Load Data from Apache Beam

Prerequisites

To use SingleStore I/O connector, add the following Maven artifact dependency to your pom.xml file,

XML

<dependency>
    <groupId>org.apache.beam</groupId>
    <artifactId>beam-sdks-java-io-singlestore</artifactId>
    <version>{{< param release_latest >}}</version>
</dependency>

Configure the Data Source

You need to create a data source configuration to configure the SingleStore I/O connection. Define a DataSourceConfiguration object with the connection information in the following format:

Java

SingleStoreIO.DataSourceConfiguration
    .create("<hostname>:<port>")
    .withDatabase("<database_name>")
    .withConnectionProperties("<connection_properties>")
    .withPassword("<password>")
    .withUsername("<username>");

Parameter	Description
`.create()` (Required)	Specifies the hostname or IP address of the connection in the `<host:port>` format. Default port is `3306`.
`.withDatabase()`	Specifies the database name. If this parameter is set, the connection uses the specified database.
`.withConnectionProperties()`	Specifies a list of connection string parameters for the JDBC driver in the `"<parameter>=<value>[;<parameter>=<value>...]"` format.
`.withUsername()`	Specifies the username of the SingleStore user.
`.withPassword()`	Specifies the password of the SingleStore user.

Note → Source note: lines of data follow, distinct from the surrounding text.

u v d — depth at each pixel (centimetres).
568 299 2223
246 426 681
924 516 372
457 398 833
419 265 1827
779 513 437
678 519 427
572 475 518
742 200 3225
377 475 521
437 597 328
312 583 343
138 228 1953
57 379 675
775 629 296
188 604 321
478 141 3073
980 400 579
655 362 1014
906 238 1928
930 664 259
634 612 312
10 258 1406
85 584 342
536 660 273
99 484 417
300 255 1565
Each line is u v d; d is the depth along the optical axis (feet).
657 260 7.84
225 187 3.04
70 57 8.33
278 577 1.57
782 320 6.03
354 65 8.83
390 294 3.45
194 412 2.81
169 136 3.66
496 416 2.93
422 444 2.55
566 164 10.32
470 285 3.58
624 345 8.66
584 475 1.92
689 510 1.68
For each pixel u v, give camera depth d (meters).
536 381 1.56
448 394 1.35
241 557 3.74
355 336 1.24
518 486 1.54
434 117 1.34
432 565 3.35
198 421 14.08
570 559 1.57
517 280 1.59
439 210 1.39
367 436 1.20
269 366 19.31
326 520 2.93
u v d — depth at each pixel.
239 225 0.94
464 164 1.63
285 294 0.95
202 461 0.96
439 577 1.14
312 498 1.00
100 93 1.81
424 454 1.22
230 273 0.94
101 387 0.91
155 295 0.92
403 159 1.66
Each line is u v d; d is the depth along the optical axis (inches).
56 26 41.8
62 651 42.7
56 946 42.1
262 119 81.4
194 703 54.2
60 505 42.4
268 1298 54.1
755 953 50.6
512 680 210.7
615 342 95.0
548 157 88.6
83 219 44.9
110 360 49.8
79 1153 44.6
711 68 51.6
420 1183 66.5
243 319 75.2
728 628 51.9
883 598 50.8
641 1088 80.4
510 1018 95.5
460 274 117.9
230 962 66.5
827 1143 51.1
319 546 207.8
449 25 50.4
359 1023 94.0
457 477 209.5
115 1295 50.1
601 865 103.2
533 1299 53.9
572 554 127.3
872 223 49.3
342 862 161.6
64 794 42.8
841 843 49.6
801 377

Here's a sample configuration:

Java

SingleStoreIO.DataSourceConfiguration
    .create("svchost:3306")
    .withDatabase("dbTest")
    .withConnectionProperties("connectTimeout=30000;useServerPrepStmts=FALSE")
    .withPassword("passw0rd")
    .withUsername("s2user");

SingleStore I/O Transforms

SingleStore supports the following pTransforms:

Read: Reads data sequentially by executing a single query.
ReadWithPartitions: Reads data in parallel.
Write: Writes data using LOAD DATA queries.

All read transforms return bounded PCollections. Write transforms can write both bounded and unbounded PCollections.

Read from SingleStore

The SingleStore I/O connector supports the following operations to read from tables:

.read() for sequential data reading, and
.readWithPartitions() for reading data in parallel.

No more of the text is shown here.